Exercise directions: Would you repeat exactly the part of the listing below that runs from the line containing "2017-03-29: 1850 -> 1988" down to the line containing "2018-10-27: 2700 -> 2460", inclusive, and nothing else?

Start of Provided data

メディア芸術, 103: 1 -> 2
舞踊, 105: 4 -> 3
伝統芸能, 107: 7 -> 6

End of Provided data
Start of Provided data

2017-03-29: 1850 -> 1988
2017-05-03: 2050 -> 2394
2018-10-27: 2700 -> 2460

End of Provided data

Answer section:
2017-03-29: 1850 -> 1988
2017-05-03: 2050 -> 2394
2018-10-27: 2700 -> 2460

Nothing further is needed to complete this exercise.